_What to work on_.
Could you report every line from the entries that includes the word "jours"?

_Available data_.
::::::
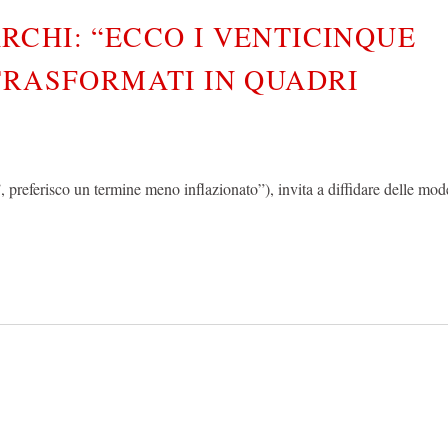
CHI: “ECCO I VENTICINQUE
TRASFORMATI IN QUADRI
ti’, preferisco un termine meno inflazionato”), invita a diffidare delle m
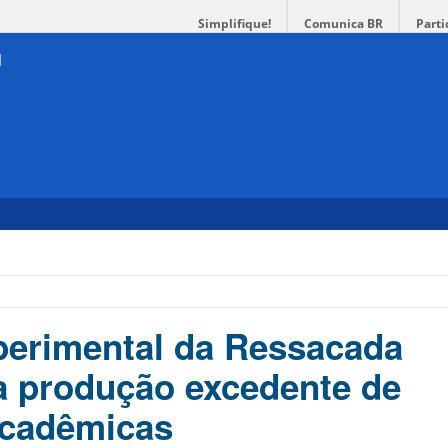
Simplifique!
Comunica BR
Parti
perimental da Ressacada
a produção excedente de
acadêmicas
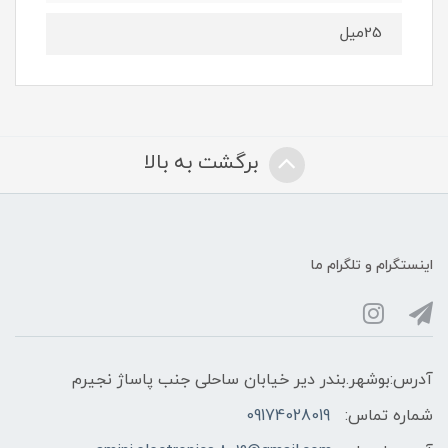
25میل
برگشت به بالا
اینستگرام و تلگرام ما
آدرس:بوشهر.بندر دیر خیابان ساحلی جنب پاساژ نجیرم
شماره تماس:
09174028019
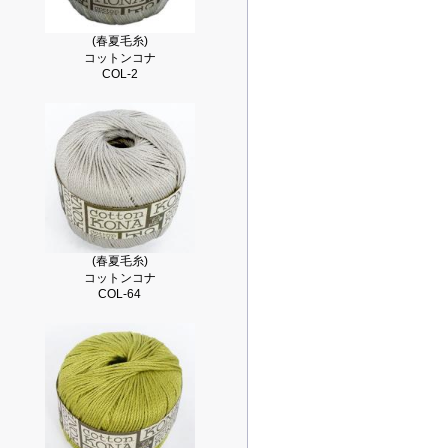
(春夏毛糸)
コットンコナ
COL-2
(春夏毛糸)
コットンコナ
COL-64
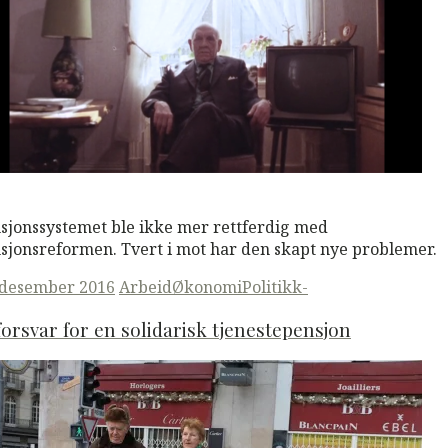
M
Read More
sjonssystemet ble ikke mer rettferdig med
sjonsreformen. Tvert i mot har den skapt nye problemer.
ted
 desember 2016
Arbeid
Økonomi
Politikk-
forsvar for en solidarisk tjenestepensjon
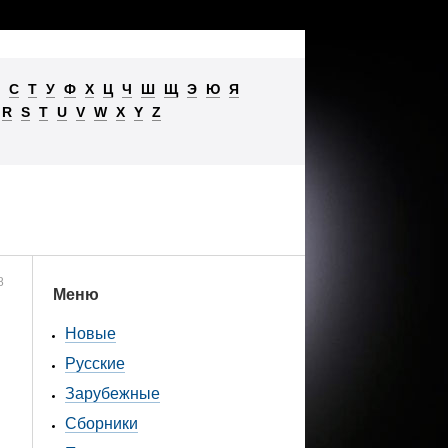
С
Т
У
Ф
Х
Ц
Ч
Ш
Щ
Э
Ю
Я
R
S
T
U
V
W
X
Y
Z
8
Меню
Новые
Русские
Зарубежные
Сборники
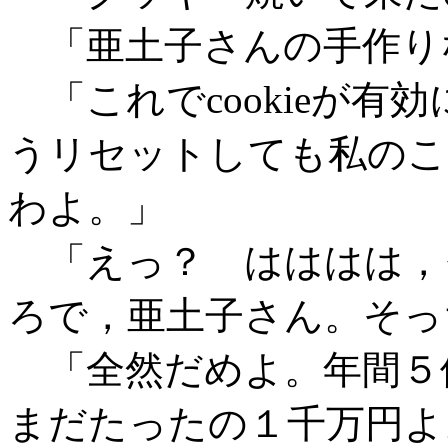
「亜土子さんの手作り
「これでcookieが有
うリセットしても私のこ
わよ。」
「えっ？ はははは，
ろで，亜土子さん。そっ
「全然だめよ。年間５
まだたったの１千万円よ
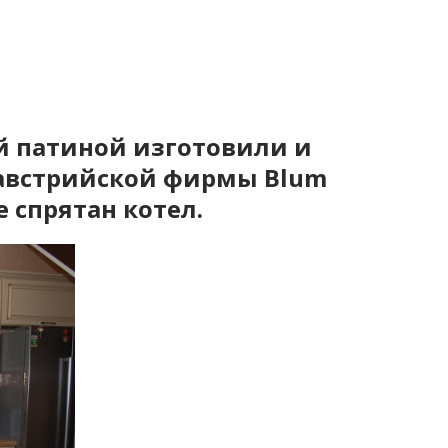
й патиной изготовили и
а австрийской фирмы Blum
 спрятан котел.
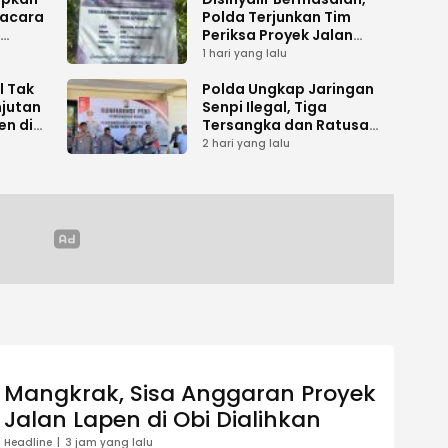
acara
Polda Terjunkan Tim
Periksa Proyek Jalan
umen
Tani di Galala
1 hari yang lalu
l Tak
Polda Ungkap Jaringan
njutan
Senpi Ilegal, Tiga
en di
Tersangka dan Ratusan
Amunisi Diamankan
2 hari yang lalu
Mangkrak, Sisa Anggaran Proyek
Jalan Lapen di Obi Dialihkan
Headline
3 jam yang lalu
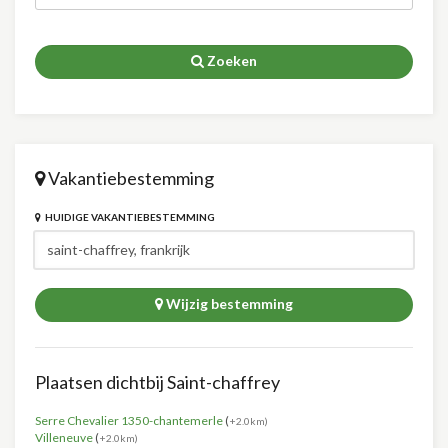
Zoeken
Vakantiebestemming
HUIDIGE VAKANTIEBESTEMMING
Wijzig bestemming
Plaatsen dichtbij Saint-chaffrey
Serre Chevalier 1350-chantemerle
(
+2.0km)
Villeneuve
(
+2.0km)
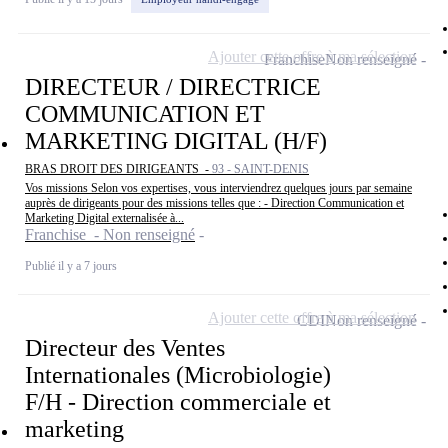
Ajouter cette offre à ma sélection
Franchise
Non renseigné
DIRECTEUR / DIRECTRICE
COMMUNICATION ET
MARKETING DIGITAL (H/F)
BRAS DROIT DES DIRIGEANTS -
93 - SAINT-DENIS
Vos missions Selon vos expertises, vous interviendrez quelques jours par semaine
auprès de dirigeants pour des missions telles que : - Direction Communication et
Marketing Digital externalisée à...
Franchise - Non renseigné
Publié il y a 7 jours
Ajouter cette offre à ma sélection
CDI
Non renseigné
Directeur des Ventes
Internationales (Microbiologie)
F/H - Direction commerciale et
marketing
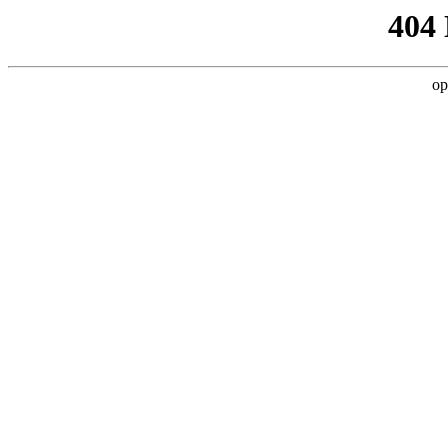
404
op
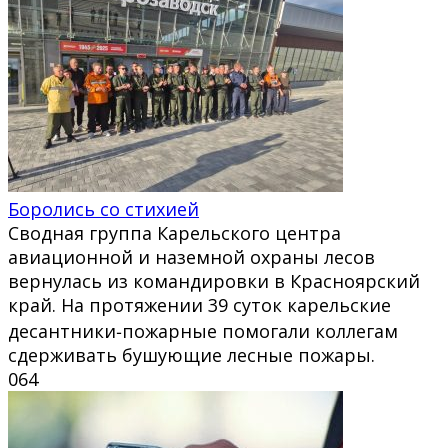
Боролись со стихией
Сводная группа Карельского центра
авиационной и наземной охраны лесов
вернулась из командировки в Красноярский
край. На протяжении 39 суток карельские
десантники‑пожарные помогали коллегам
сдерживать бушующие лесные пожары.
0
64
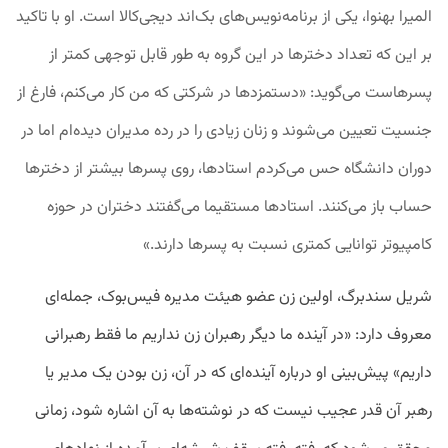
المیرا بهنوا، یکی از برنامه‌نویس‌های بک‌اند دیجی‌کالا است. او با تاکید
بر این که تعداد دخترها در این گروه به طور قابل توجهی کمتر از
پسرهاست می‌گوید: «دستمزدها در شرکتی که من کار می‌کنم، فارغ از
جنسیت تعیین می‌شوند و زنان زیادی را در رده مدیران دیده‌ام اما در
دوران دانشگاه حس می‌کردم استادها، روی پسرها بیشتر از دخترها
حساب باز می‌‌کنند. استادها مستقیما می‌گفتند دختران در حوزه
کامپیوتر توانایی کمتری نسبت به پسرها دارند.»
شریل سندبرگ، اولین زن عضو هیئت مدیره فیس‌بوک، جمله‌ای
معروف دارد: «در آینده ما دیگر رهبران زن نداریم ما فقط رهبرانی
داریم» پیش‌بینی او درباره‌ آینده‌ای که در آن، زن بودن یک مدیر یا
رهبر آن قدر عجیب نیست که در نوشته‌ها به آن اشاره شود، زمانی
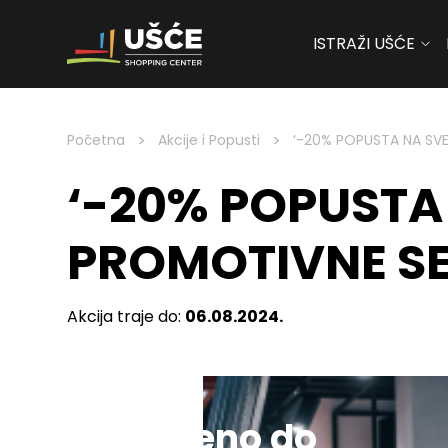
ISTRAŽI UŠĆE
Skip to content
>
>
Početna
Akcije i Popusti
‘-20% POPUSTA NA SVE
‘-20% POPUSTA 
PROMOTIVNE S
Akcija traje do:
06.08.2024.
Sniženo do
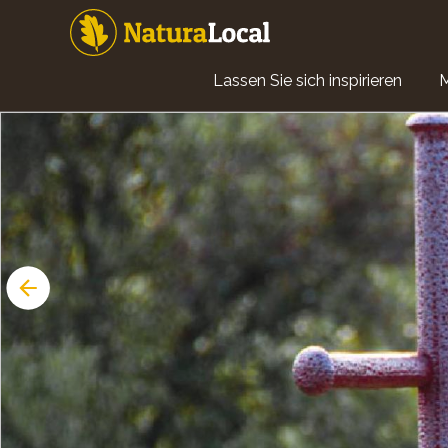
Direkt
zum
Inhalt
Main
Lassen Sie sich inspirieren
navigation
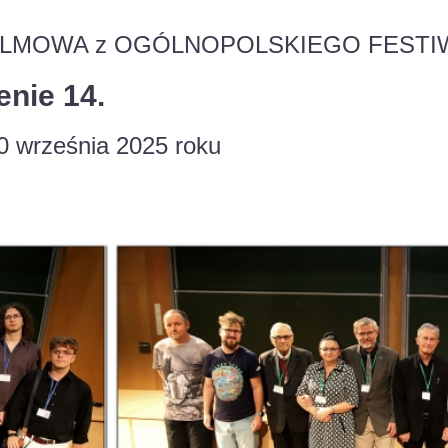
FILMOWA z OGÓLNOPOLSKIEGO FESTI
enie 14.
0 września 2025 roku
::::::
_The completed task_.
Vos missions Selon vos expertises, vous interviendrez quelques jours par semaine
Publié il y a 7 jours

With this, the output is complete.